那天的太阳特别温暖,透过窗帘的漏洞洒进来,照在讲台上的灰色粉笔灰上,像一层轻薄的霜。班级里的气氛一如往常,书本翻页的声音、笔尖刮过纸张的轻响,和偶尔的咳嗽混在一起,形成了一种平静的配景音。而我,坐在课桌前,心里却不知为何隐隐地有些不安。
那是一次普通的历史课,老师站在讲台上,讲述着古代文明的兴衰。我并不特别关注他讲述的内容,因为我的思绪早已飘得远远的。突然,老师的目光扫过来,他的眼神带着一种我看不懂的坚定。
“李扬,”老师叫道,我心里一紧,立刻抬起头,“来,躺在讲台上。”
我愣住了,完全没明白老师说的是什么意思。全班的目光也转向了我,空气似乎凝固了一瞬。老师的语气没有丝毫的商量余地,“快点,躺上来。”
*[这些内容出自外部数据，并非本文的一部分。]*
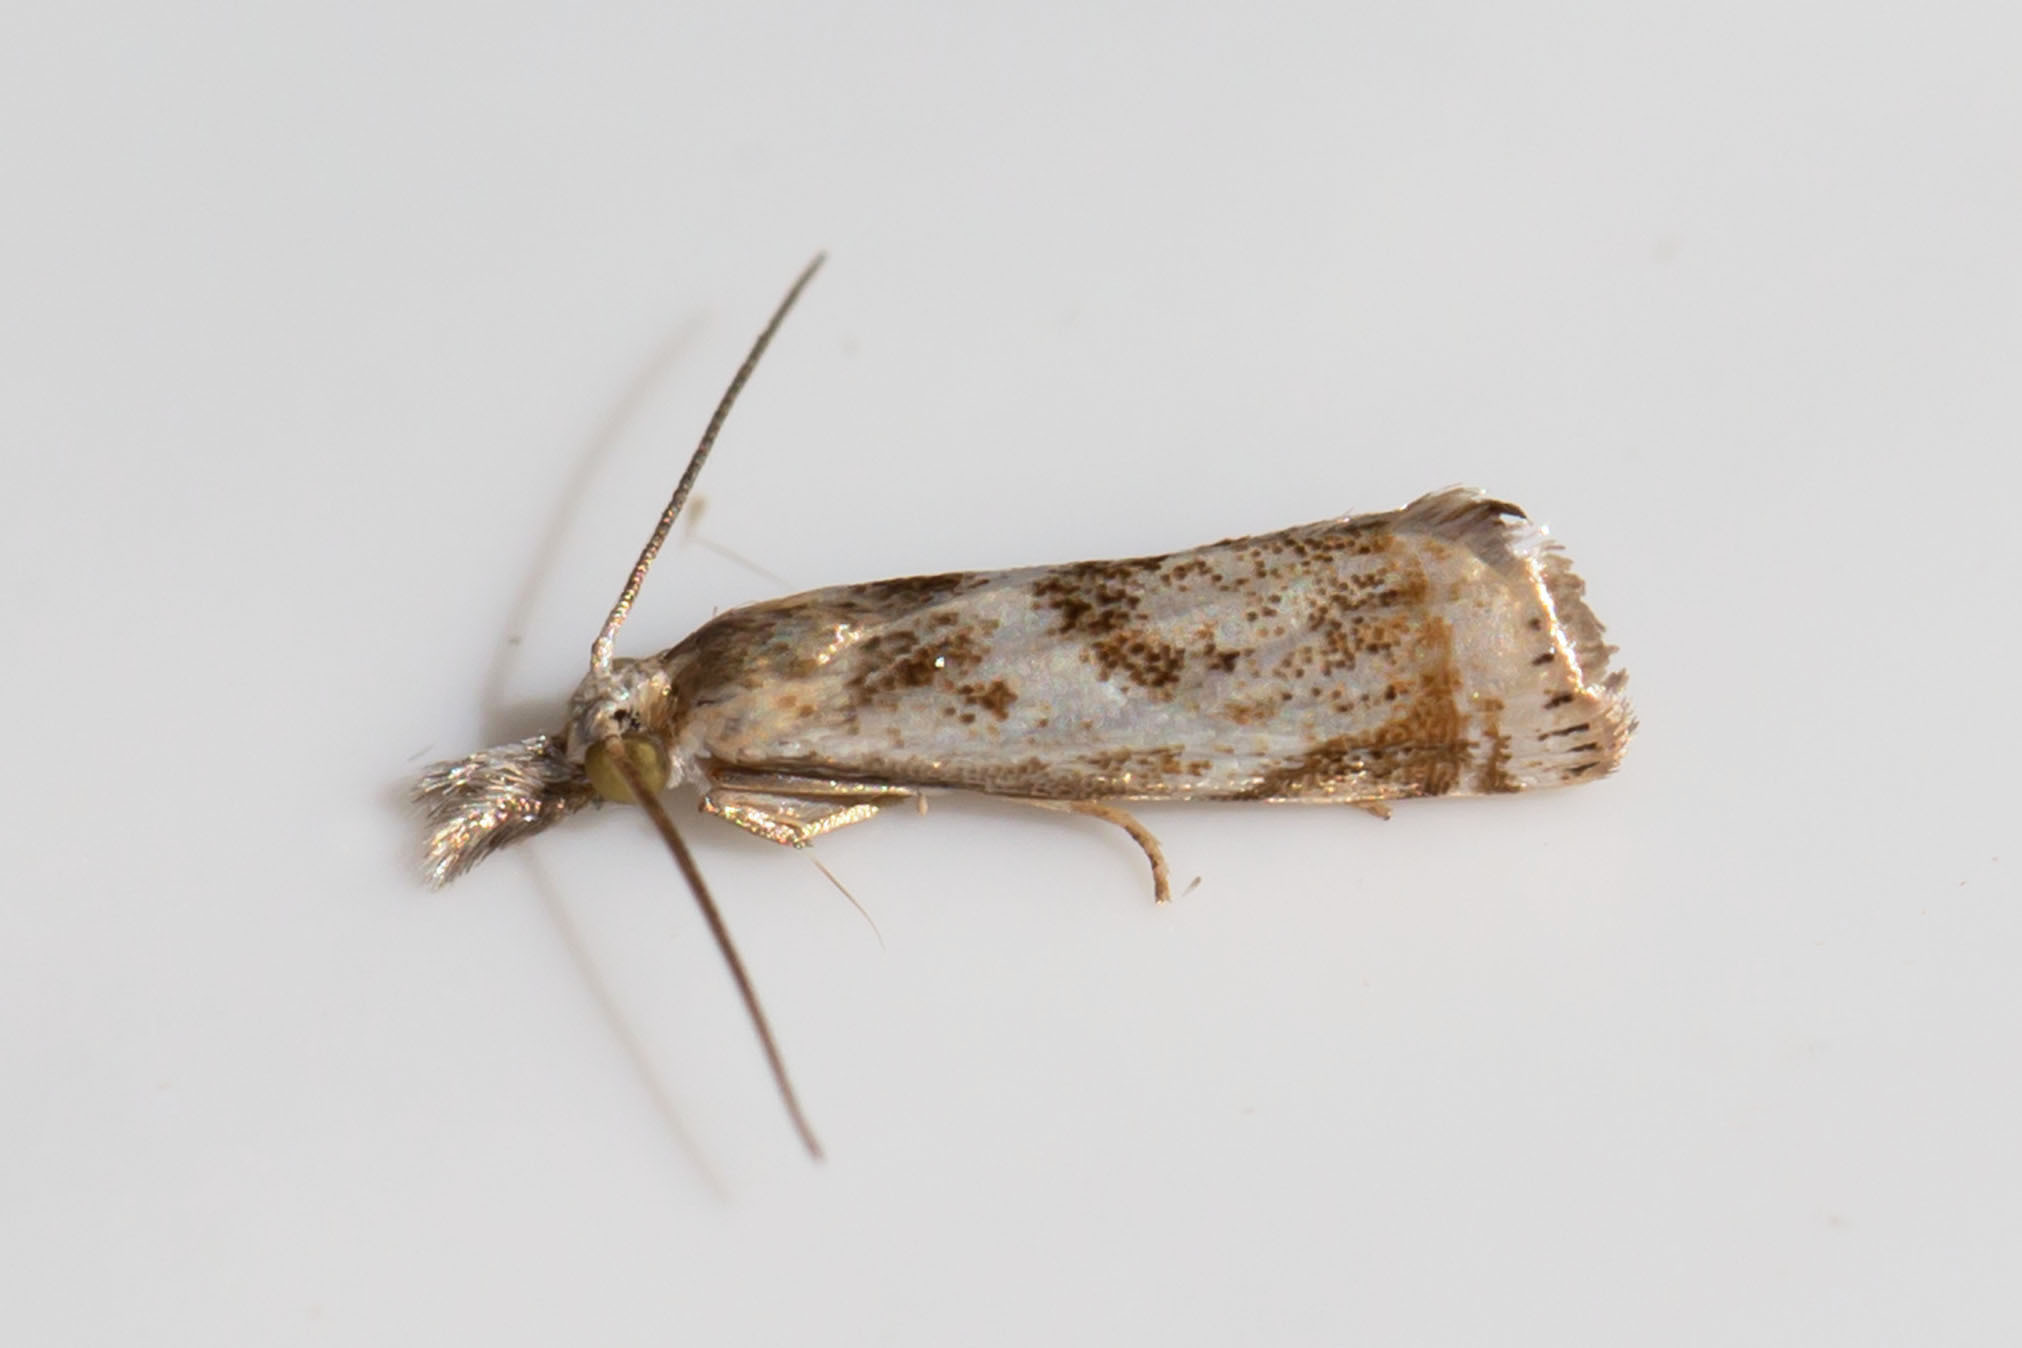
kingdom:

我站起身,脑袋一片空白。每一寸肌肤都在发烧,我的脚步不自觉地有些迟疑。那些目光似乎化作了一张无形的网,将我困绕,我能听到自己的心跳声在耳边轰鸣。到底发生了什么?这不是正常的上课节奏。老师怎么突然让我要躺在讲台上?
我走到讲台前,视线停留在那堆教科书上,不敢直视老师的眼睛。站在讲台上,微微有些紧张的气息也在空气中激荡。老师没有说话,他的眼神依旧沉稳,像是在期待什么。
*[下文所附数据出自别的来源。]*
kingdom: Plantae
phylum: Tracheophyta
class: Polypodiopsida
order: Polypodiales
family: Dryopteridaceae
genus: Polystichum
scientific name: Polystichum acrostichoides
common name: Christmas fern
我轻轻躺下,四周的同学们也保持着静默,空气变得越发稠密。没有人开口,连呼吸都显得格外小心。我平躺着,开始感受到一种难以言喻的异样感。讲台的木质外貌冰凉而坚硬,脑海中却在疯狂地翻腾。
“你在想什么?”老师突然问。
我猛地一愣,像是被从梦中拉回现实。心跳加速,我急遽想回覆什么,却又说不出话来。老师并没有继续期待,只是微微低下头,眼角带着一丝若有所思的神色。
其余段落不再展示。